Mahçupyan'ın 'Ayrılıkçılığı önlemek mümkün mü' başlıklı yazısı şu şekilde;
Katalanların bağımsızlık referandumu sonrasında gelebilecek somut siyasi adımlar beklendiği üzere ertelendi. İspanya anayasasının ilgili maddesi bu türden bir ayrılmaya zaten izin vermemekteydi... Ne var ki ‘olgunlaşmış’ bir bağımsızlık hareketini engelleyebilen bir anayasayı bugüne dek hiçbir coğrafyada görmedik. Katalanların şu an henüz ‘olgunlaşmamış’ bağımsızlık hamlesinin yüksek bir maddi/manevi maliyeti olacaktı. Öte yandan referandumun kendisi ayrılmanın diğer aktörlerle somut olarak tartışılabileceği yeni bir dönemin başlangıcı. Bu süreçte ayrılma yönünde bir olgunlaşma yaşanabileceği gibi bağımsızlıktan vazgeçmek de mümkün. Ancak günün birinde düşük maliyetle ayrılma noktasına gelirse, hiçbir anayasanın Katalonya’nın İspanya’dan kopmasını engelleyemeyeceğini akılda tutalım.

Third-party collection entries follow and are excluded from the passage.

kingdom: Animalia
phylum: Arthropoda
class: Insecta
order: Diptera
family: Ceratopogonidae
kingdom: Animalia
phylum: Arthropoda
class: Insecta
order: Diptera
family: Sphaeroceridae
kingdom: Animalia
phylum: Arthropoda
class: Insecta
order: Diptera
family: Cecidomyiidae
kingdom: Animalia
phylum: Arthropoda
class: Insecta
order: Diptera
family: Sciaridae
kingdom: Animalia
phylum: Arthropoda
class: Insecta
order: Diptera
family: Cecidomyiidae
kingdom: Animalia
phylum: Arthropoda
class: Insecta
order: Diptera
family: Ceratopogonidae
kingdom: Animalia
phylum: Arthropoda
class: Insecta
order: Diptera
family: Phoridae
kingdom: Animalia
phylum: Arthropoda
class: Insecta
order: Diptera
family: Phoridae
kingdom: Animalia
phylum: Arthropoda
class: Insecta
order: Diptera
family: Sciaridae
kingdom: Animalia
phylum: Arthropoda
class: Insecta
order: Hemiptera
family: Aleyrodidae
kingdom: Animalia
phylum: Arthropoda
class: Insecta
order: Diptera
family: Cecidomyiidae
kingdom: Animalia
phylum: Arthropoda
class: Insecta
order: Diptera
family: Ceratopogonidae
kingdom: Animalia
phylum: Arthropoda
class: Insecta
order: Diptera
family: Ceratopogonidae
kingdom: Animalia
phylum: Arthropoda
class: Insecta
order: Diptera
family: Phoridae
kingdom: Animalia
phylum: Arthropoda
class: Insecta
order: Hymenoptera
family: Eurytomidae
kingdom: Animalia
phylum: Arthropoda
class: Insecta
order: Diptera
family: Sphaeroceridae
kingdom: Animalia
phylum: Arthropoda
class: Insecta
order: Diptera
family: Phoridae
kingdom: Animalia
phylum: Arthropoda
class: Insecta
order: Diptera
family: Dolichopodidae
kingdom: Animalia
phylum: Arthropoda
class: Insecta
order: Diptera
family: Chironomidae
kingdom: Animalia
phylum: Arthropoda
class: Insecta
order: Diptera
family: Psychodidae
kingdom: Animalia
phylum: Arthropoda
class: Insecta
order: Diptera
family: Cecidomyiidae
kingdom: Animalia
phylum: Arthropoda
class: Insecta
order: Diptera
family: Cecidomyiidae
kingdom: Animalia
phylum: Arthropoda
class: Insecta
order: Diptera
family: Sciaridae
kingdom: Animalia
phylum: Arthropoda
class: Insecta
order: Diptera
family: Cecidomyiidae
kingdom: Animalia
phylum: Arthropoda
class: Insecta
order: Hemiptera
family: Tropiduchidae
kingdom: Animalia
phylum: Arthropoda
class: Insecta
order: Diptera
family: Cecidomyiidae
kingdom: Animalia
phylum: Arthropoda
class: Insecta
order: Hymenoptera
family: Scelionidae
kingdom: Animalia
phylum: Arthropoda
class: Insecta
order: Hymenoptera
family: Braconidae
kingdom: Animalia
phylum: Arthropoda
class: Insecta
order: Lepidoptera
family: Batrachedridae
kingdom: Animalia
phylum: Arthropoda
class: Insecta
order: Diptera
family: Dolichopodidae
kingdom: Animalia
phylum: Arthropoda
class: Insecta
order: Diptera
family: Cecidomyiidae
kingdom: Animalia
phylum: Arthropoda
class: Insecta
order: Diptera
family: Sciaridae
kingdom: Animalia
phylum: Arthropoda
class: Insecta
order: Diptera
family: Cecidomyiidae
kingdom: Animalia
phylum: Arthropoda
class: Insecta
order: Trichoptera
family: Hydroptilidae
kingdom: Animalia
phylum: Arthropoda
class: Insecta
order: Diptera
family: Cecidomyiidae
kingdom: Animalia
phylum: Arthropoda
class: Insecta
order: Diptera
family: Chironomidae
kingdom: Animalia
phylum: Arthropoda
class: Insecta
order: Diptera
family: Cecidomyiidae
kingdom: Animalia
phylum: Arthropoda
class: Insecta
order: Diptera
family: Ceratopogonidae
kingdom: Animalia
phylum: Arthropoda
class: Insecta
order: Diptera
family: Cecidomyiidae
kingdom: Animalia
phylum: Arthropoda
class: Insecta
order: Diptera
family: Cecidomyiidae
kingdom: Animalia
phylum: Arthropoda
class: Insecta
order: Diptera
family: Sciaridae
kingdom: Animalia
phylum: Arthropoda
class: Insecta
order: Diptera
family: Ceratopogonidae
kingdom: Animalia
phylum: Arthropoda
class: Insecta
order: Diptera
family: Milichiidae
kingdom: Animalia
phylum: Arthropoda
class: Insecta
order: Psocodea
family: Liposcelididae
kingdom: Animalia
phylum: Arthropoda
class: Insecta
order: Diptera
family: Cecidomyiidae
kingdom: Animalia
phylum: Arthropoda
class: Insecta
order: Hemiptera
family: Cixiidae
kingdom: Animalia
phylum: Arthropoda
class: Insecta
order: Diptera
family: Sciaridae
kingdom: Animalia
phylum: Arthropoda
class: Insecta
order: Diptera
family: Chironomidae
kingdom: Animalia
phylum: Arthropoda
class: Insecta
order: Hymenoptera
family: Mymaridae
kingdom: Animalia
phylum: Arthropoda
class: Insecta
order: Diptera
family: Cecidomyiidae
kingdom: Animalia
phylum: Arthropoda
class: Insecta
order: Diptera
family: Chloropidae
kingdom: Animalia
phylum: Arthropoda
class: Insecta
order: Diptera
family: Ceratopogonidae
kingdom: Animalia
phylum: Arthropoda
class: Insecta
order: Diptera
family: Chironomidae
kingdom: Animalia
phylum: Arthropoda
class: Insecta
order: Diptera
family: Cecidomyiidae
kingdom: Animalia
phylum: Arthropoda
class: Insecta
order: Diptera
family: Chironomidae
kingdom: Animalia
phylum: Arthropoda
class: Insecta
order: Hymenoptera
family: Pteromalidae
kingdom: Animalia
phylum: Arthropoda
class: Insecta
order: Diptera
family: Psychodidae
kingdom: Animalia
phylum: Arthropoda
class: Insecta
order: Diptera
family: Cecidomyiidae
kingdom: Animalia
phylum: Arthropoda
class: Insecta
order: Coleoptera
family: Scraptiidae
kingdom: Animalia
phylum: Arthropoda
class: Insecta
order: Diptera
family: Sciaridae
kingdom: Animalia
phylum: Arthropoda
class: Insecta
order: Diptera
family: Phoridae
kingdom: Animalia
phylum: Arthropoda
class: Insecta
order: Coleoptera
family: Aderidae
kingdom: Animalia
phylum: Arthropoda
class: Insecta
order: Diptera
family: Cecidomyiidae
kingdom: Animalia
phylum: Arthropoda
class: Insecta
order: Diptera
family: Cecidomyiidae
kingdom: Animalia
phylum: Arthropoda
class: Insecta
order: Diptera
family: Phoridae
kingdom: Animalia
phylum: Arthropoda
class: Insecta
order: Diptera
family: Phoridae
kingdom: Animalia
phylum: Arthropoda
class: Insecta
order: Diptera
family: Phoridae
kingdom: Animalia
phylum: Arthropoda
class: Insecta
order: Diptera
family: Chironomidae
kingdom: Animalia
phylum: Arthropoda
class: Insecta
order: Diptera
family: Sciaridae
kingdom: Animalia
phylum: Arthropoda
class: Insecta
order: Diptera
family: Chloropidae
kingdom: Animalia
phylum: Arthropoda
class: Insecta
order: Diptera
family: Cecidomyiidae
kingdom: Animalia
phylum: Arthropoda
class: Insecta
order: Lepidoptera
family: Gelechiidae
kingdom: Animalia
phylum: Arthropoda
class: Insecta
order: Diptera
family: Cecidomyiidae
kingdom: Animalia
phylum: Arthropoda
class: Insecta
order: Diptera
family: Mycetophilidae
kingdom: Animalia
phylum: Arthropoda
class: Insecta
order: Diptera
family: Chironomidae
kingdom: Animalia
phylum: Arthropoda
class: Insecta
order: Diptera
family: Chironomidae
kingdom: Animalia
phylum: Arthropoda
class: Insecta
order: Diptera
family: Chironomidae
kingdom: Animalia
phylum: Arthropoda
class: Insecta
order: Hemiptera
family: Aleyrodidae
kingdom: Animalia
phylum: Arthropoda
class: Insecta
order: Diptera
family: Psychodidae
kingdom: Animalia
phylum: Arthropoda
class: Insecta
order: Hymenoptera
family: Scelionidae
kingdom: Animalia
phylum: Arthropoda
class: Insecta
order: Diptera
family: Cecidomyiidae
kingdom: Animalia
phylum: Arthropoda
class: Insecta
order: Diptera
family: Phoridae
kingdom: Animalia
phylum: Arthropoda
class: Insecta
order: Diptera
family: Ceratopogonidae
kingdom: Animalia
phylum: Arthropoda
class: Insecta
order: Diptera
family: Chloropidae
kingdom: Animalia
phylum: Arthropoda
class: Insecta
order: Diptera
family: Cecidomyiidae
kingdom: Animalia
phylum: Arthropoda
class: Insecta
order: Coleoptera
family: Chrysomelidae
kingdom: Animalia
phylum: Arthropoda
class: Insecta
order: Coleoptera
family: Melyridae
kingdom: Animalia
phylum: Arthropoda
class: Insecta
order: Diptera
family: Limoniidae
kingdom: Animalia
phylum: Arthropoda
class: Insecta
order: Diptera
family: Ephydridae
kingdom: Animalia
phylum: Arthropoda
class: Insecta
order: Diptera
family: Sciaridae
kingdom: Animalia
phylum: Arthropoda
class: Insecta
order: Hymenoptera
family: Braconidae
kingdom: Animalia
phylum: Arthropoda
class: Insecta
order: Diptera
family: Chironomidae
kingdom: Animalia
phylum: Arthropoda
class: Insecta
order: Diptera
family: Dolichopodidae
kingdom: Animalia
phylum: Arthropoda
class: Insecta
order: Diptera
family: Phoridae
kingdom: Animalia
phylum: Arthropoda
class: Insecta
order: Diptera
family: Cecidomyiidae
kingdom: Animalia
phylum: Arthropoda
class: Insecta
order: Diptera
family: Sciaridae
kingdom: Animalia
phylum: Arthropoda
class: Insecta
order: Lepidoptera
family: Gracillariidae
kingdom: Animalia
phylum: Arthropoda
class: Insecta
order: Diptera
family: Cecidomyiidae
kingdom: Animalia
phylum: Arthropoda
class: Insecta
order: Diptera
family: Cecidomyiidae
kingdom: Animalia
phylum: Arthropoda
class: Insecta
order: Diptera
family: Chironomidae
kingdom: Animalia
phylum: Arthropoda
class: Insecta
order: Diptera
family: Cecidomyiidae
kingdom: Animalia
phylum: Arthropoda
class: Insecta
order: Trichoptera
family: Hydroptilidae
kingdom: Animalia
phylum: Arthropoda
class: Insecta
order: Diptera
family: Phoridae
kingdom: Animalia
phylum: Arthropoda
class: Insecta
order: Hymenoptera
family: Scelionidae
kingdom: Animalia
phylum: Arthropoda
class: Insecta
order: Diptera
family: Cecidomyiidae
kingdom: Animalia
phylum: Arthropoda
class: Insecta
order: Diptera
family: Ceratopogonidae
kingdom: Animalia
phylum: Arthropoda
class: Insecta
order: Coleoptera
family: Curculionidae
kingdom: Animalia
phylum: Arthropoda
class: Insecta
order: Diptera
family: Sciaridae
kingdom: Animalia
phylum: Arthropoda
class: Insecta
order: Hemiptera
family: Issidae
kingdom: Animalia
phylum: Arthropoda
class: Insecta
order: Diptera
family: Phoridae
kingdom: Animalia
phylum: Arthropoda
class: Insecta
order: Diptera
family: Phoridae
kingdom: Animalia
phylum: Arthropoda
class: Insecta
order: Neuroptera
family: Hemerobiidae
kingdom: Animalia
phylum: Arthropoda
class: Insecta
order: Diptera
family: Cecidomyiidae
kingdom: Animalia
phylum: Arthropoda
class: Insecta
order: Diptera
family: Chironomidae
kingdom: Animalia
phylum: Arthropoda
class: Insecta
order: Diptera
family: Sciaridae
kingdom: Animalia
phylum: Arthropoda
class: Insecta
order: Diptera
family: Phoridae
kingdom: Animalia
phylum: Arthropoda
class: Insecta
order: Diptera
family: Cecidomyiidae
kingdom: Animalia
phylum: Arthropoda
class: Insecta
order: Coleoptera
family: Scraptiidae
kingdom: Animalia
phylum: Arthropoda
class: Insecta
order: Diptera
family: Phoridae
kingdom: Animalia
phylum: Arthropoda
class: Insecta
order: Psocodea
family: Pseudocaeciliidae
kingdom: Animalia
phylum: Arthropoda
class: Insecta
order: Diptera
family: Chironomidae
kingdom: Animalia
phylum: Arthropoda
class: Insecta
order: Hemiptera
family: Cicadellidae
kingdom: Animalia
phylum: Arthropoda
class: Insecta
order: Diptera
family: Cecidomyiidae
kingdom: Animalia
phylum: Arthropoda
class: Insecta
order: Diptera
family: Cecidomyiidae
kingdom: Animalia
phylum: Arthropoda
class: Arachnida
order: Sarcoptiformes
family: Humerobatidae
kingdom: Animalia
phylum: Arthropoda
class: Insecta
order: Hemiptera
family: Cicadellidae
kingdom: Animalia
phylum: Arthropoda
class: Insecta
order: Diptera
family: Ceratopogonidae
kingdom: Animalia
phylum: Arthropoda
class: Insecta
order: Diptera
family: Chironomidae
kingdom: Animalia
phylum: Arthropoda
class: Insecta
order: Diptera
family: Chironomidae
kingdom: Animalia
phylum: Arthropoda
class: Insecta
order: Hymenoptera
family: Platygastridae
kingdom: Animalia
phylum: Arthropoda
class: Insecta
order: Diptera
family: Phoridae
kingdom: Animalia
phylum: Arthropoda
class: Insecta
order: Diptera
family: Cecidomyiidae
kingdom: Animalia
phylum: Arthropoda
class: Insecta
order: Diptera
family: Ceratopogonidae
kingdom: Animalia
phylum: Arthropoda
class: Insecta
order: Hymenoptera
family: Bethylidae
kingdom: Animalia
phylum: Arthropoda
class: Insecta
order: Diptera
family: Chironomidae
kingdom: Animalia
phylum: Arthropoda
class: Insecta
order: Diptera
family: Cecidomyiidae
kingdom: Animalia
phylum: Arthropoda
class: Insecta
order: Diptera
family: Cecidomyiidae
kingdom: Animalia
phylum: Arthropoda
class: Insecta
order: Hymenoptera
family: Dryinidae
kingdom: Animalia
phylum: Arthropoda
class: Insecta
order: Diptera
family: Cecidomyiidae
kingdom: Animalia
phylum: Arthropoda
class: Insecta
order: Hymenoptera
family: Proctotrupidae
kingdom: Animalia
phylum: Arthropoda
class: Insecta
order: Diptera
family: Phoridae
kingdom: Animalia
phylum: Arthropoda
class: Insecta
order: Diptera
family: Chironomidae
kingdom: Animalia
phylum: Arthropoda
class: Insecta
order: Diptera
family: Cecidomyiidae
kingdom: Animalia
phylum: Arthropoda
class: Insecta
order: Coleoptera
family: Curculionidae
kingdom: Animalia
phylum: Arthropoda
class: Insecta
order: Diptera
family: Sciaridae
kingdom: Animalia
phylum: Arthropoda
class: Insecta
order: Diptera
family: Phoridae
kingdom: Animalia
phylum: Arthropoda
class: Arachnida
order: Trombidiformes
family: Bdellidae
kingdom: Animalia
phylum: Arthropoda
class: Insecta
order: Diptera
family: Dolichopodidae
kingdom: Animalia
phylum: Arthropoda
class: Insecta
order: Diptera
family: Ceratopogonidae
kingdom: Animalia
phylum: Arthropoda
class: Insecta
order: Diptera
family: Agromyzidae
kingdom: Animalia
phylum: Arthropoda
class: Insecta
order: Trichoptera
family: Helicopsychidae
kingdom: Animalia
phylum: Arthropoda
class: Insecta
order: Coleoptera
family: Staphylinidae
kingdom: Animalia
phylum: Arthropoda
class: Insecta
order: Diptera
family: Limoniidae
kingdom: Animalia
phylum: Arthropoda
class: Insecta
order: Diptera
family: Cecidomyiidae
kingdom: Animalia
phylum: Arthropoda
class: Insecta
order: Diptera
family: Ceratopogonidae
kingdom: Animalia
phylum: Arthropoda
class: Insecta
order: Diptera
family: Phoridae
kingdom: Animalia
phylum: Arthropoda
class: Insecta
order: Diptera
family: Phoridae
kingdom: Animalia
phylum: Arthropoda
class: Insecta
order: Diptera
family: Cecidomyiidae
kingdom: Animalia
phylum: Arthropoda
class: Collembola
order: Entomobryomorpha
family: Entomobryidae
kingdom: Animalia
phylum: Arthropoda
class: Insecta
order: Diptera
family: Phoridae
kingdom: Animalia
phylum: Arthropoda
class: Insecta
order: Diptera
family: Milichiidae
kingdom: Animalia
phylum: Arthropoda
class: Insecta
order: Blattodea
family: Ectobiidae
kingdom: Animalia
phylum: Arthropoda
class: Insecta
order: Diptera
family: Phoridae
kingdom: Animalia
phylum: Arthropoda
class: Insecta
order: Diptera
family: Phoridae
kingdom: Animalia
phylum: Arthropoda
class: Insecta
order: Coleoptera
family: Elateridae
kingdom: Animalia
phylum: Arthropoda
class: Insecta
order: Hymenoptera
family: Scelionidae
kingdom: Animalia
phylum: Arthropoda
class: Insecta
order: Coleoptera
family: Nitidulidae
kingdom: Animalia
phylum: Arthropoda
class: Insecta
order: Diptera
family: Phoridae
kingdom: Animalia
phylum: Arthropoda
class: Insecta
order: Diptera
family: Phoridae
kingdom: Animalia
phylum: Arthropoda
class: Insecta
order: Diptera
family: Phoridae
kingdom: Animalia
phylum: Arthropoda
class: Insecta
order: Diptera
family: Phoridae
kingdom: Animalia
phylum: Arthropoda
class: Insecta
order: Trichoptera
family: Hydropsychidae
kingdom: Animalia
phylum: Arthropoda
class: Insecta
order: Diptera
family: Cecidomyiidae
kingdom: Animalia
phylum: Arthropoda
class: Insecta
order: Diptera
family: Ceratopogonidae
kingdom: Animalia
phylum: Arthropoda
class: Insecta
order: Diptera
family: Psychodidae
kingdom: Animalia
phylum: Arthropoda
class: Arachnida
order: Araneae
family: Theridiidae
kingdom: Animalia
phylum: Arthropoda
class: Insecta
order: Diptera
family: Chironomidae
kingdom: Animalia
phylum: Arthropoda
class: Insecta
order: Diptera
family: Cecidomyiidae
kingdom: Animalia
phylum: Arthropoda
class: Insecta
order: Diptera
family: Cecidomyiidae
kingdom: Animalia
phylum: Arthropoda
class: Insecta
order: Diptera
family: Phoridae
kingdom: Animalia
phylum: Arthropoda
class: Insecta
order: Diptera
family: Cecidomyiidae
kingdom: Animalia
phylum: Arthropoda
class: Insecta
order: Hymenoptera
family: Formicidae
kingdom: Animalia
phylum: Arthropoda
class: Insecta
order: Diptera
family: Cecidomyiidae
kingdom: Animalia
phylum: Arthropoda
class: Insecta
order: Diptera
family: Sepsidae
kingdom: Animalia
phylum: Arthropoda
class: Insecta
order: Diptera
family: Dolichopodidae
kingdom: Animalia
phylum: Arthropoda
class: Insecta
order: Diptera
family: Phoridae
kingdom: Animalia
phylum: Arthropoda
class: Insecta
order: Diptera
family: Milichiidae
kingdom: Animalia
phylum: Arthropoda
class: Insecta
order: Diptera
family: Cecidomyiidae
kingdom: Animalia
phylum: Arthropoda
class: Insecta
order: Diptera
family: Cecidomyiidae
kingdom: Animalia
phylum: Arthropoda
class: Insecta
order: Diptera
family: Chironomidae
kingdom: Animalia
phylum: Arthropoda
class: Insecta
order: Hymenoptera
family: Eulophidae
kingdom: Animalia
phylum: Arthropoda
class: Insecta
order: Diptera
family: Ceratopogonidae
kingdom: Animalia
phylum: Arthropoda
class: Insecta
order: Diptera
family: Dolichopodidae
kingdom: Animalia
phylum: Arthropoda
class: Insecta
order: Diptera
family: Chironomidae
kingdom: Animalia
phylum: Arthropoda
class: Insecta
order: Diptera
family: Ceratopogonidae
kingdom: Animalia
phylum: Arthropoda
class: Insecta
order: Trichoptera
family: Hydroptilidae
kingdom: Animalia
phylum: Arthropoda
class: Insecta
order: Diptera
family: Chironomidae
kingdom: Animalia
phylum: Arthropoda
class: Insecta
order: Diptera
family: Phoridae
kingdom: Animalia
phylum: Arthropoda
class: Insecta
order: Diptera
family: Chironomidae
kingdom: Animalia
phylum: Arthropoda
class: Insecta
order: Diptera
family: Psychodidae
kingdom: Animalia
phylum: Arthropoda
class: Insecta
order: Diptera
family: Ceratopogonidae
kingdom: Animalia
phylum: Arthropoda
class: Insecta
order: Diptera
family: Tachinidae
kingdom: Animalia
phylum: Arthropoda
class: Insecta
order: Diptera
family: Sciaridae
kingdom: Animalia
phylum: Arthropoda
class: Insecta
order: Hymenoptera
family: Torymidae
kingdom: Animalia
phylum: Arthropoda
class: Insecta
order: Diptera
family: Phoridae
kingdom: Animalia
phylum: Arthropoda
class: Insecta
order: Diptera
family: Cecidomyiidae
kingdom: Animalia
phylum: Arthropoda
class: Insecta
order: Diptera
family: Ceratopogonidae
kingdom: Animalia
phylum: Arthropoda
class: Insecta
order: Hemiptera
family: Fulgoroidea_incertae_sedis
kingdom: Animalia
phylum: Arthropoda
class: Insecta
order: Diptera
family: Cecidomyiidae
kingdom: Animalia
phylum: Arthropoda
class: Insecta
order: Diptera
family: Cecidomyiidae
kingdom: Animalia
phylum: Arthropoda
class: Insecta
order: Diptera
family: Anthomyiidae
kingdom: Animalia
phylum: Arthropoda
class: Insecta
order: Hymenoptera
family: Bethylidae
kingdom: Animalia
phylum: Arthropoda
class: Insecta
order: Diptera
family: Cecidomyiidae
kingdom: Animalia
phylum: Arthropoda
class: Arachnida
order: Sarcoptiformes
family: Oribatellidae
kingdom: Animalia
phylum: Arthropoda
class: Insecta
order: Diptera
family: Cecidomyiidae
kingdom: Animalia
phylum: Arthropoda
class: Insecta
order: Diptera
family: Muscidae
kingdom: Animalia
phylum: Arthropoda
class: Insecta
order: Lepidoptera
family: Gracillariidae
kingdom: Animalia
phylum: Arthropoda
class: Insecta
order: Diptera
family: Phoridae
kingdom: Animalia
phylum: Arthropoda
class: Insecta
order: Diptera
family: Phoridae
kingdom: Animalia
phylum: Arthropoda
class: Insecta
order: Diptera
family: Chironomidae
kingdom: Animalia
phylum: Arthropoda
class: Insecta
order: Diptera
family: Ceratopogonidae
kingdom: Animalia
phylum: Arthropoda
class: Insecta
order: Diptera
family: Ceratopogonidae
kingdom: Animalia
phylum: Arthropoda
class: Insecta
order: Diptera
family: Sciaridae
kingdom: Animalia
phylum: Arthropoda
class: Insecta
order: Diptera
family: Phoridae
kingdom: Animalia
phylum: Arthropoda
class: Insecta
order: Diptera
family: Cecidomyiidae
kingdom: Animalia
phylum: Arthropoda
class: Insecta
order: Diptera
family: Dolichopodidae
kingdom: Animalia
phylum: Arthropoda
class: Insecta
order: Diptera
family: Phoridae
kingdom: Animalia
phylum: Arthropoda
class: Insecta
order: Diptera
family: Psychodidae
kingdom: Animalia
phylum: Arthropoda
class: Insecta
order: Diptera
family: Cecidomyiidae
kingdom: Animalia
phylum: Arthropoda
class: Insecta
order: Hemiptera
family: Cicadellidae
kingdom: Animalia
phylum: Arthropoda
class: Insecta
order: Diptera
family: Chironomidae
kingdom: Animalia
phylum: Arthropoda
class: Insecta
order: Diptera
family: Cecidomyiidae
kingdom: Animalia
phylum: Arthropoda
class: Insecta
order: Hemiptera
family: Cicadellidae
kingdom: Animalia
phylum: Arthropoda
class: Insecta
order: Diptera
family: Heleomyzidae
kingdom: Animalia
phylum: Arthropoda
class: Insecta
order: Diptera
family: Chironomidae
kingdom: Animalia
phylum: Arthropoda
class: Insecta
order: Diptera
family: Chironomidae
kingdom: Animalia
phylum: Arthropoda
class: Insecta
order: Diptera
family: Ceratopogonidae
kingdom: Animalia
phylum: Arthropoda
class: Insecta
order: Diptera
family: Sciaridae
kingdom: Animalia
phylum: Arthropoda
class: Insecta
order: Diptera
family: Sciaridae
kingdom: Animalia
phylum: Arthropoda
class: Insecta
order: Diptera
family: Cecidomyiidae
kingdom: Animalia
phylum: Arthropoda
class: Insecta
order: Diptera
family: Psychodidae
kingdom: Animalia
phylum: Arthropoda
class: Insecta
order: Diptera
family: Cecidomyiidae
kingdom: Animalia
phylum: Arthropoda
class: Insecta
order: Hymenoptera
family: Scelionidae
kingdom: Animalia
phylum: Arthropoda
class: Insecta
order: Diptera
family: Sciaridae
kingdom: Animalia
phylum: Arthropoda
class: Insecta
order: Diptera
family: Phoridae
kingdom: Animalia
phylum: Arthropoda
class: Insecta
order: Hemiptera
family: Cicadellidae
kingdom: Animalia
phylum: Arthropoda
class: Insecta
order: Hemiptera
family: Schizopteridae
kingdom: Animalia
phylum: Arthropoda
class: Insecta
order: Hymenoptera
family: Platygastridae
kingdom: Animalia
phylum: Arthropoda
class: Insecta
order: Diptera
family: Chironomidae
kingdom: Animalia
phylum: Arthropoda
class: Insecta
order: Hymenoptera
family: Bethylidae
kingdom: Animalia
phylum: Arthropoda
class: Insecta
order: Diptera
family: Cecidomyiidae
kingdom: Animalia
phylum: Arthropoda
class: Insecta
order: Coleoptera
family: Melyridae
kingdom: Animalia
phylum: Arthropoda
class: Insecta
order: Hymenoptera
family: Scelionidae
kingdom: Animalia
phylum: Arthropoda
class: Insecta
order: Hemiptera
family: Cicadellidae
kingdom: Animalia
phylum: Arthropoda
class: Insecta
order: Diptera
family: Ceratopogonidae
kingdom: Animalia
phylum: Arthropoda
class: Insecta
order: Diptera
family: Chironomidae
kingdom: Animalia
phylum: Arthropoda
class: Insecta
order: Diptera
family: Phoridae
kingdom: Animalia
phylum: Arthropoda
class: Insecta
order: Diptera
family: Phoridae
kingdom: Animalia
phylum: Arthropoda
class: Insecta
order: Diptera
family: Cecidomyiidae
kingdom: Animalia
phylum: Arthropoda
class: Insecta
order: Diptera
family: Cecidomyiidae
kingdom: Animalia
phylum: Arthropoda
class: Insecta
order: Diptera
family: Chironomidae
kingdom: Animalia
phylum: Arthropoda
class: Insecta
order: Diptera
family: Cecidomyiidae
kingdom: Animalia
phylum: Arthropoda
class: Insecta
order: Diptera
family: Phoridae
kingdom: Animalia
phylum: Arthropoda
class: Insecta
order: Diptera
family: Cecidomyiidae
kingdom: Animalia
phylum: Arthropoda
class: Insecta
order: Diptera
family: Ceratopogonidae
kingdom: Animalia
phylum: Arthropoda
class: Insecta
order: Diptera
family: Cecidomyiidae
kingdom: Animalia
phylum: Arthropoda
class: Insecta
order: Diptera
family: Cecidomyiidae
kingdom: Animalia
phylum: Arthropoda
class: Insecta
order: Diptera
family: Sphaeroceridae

Anlaşılan Barzani de bu denklemin farkında. IKBY’nin Irak’tan ayrılmasının maliyeti ortada olduğu için bağımsızlık referandumunun sadece Irak’lı Kürtlerin hakkının tescil edilmesi anlamına geldiğini, pratiğe geçmesinin zamana bırakılacağını her fırsatta söyledi. Öte yandan Irak’ta İspanya’nın tersine bir durum yaşanmaktaydı: Irak merkezi hükümeti anayasaya rağmen Kürt bölgesine olan taahhütlerini yerine getirmiyordu. Dolayısıyla bağımsızlık referandumu işlemeyen bir anayasaya meşru tepkiyi de yansıtıyor, bir anlamda yeniden işlevsel bir anayasanın olasılığını gündeme getiriyordu. Referandum sonrasında bu ana sözleşme metninin yeniden ele alınması ve belki de Kürtleri tatmin eden bir düzenleme getirmesi mümkündü.
Ne var ki IKBY’nin içinde olduğu coğrafya olgun davranışlara pek müsait olmadığı için, şimdi hep birlikte bir ilave çatışmanın daha eşiğine gelindi. Bu eşikte Irak’ın toprak bütünlüğünün birçok ülkenin tercihi olması, IKBY’nin kopması önünde ciddi bir engel. Ancak zamanın ruhunu göz ardı etmemek lazım…
Modernliğin yıpranması ulus devletlerin farklı kimlik temelli toplulukları aynı çatı altında tutmasını zorlaştırıyor. Üstelik bunu bir küreselleşme döneminde yaşıyoruz ve ‘birlikte yaşama’ açısından normlar standartlaşıp ‘evrensel’ hale geliyor. Modernliğin hegemonik nitelikler sergilediği bir geçmişte oluşan yapay sınırların ötesinde, bugün kadim sanılan sınırların bile yapaylaşmasına tanık oluyoruz. Kimlikler yanında, ticari/sınai bölgeler ve kültürel havzalar birer aktör olarak dünya sahnesinde beliriyor.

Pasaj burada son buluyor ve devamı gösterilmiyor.